NLS Cichlid Formula 1mm sinking pellets 1X daily, 6 days/week.


----------



## sooner74012 (Nov 6, 2007)

NLS once a day, six days a week. Never lost a single Mbuna to bloat. Ran out of NLS for 2 weeks and used another brand (thought no big deal) and ended up losing 7 Mbuna to bloat over a couple months before I got things back under control.

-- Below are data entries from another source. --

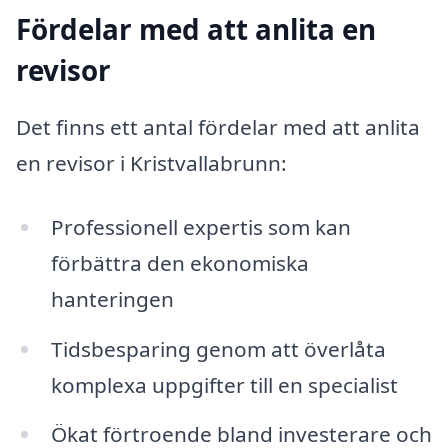
Fördelar med att anlita en
revisor
Det finns ett antal fördelar med att anlita
en revisor i Kristvallabrunn:
Professionell expertis som kan
förbättra den ekonomiska
hanteringen
Tidsbesparing genom att överlåta
komplexa uppgifter till en specialist
Ökat förtroende bland investerare och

I'll never stray from NLS again.


----------



## MandyBlue (Mar 19, 2011)

Sounds like I'll stay with NLS then! Thats what I have been feeding, but wondering if there was something better out there.


----------



## johnchor (Apr 2, 2011)

Hikari cichlid excel
Hikari cichild gold


----------



## live bait (Mar 2, 2007)

New Life Spectrum, New Era "Rift Lake Red" pellets, Hikari frozen mysis shrimp


----------



## chris777 (Jun 27, 2008)

NLS.


----------



## NeptunesNeighborhood (Apr 19, 2012)

NLS


----------



## luuuis (Mar 24, 2012)

I feed my mbuna Hikari Cichlid Excel floating mini-pellets.


----------



## B.Roberson (Nov 6, 2011)

Nls. Spiruluna flakes occasionally


----------



## smitty (May 7, 2004)

I pretty much feed the full line of HBH. There is not a lot of fanfare and hype like it is with New Spectrum and others. But I have been extremely impressed with how my fish accepted it and how they look.


----------



## wax11 (Jul 15, 2012)

I alternate with NLS and Dainichi twice a day. Initially used Hikari and man do they grow fast on that. Tried making my own as I found on youtube with shrimp, peas, spinach, garlic, and cucumbers but didnt use gelatin just froze it and the fish didnt seem to like it as much and makes huge mess.


----------



## AlphaWild (Apr 9, 2009)

Repashy gel foods.


----------